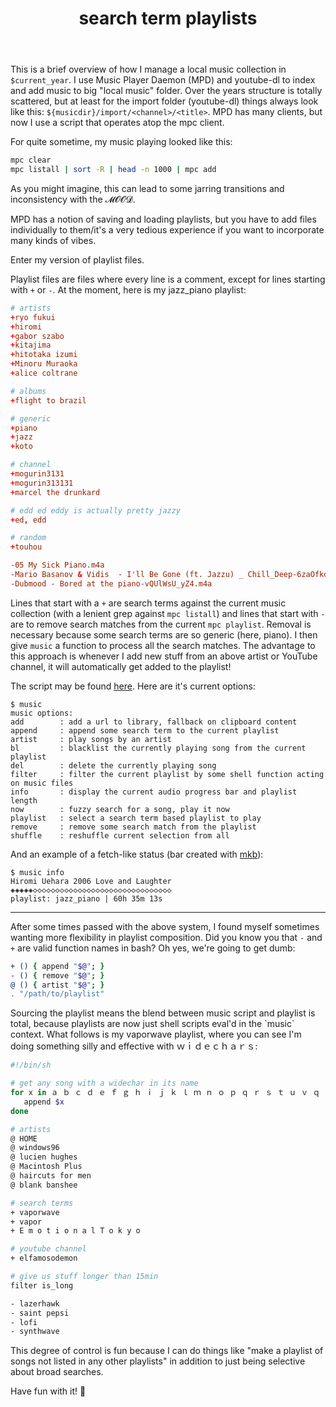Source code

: #+title: search term playlists
#+rss_title: search term playlists
#+pubdate: <2020-12-13>
#+OPTIONS: ^:nil

This is a brief overview of how I manage a local music collection in ~$current_year~. I use Music Player Daemon (MPD) and youtube-dl to index and add music to big "local music" folder. Over the years structure is totally scattered, but at least for the import folder (youtube-dl) things always look like this: ~${musicdir}/import/<channel>/<title>~. MPD has many clients, but now I use a script that operates atop the mpc client.

For quite sometime, my music playing looked like this:

#+begin_src sh
mpc clear
mpc listall | sort -R | head -n 1000 | mpc add
#+end_src

As you might imagine, this can lead to some jarring transitions and inconsistency with the 𝓜𝓞𝓞𝓓.

MPD has a notion of saving and loading playlists, but you have to add files individually to them/it's a very tedious experience if you want to incorporate many kinds of vibes.

Enter my version of playlist files.

Playlist files are files where every line is a comment, except for lines starting with ~+~ or ~-~. At the moment, here is my jazz_piano playlist:

#+begin_src conf
# artists
+ryo fukui
+hiromi
+gabor szabo
+kitajima
+hitotaka izumi
+Minoru Muraoka
+alice coltrane

# albums
+flight to brazil

# generic
+piano
+jazz
+koto

# channel
+mogurin3131
+mogurin313131
+marcel the drunkard

# edd ed eddy is actually pretty jazzy
+ed, edd

# random
+touhou

-05 My Sick Piano.m4a
-Mario Basanov & Vidis  - I'll Be Gone (ft. Jazzu) _ Chill_Deep-6zaOfkd84Z0.m4a
-Dubmood - Bored at the piano-vQUlWsU_yZ4.m4a
#+end_src

Lines that start with a ~+~ are search terms against the current music collection (with a lenient grep against ~mpc listall~) and lines that start with ~-~ are to remove search matches from the current ~mpc playlist~. Removal is necessary because some search terms are so generic (here, piano). I then give ~music~ a function to process all the search matches. The advantage to this approach is whenever I add new stuff from an above artist or YouTube channel, it will automatically get added to the playlist!

The script may be found [[https://github.com/neeasade/dotfiles/blob/master/bin/bin/music][here]]. Here are it's current options:
#+begin_example
$ music
music options:
add        : add a url to library, fallback on clipboard content
append     : append some search term to the current playlist
artist     : play songs by an artist
bl         : blacklist the currently playing song from the current playlist
del        : delete the currently playing song
filter     : filter the current playlist by some shell function acting on music files
info       : display the current audio progress bar and playlist length
now        : fuzzy search for a song, play it now
playlist   : select a search term based playlist to play
remove     : remove some search match from the playlist
shuffle    : reshuffle current selection from all
#+end_example

And an example of a fetch-like status (bar created with [[https://github.com/neeasade/dotfiles/blob/master/wm/.wm/panel/tools/mkb][mkb]]):
#+begin_example
$ music info
Hiromi Uehara 2006 Love and Laughter
◈◈◈◈◈◇◇◇◇◇◇◇◇◇◇◇◇◇◇◇◇◇◇◇◇◇◇◇◇◇◇◇◇◇◇◇
playlist: jazz_piano | 60h 35m 13s
#+end_example

-----

After some times passed with the above system, I found myself sometimes wanting more flexibility in playlist composition. Did you know you that ~-~ and ~+~ are valid function names in bash? Oh yes, we're going to get dumb:

#+begin_src sh
+ () { append "$@"; }
- () { remove "$@"; }
@ () { artist "$@"; }
. "/path/to/playlist"
#+end_src

Sourcing the playlist means the blend between music script and playlist is total, because playlists are now just shell scripts eval'd in the `music` context. What follows is my vaporwave playlist, where you can see I'm doing something silly and effective with ｗｉｄｅｃｈａｒｓ:

#+begin_src sh
#!/bin/sh

# get any song with a widechar in its name
for x in ａ ｂ ｃ ｄ ｅ ｆ ｇ ｈ ｉ ｊ ｋ ｌ ｍ ｎ ｏ ｐ ｑ ｒ ｓ ｔ ｕ ｖ ｑ ｘ ｙ ｚ Ａ Ｂ Ｃ Ｄ Ｅ Ｆ Ｇ Ｈ Ｉ Ｊ Ｋ Ｌ Ｍ Ｎ Ｏ Ｐ Ｑ Ｒ Ｓ Ｔ Ｕ Ｖ Ｑ Ｘ Ｙ Ｚ; do
   append $x
done

# artists
@ HOME
@ windows96
@ lucien hughes
@ Macintosh Plus
@ haircuts for men
@ blank banshee

# search terms
+ vaporwave
+ vapor
+ E m o t i o n a l T o k y o

# youtube channel
+ elfamosodemon

# give us stuff longer than 15min
filter is_long

- lazerhawk
- saint pepsi
- lofi
- synthwave
#+end_src

This degree of control is fun because I can do things like "make a playlist of songs not listed in any other playlists" in addition to just being selective about broad searches.

Have fun with it! 🐨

Task instructions:
Return each line from the material that includes the string "vaporwave".

Task solution:
Sourcing the playlist means the blend between music script and playlist is total, because playlists are now just shell scripts eval'd in the `music` context. What follows is my vaporwave playlist, where you can see I'm doing something silly and effective with ｗｉｄｅｃｈａｒｓ:
+ vaporwave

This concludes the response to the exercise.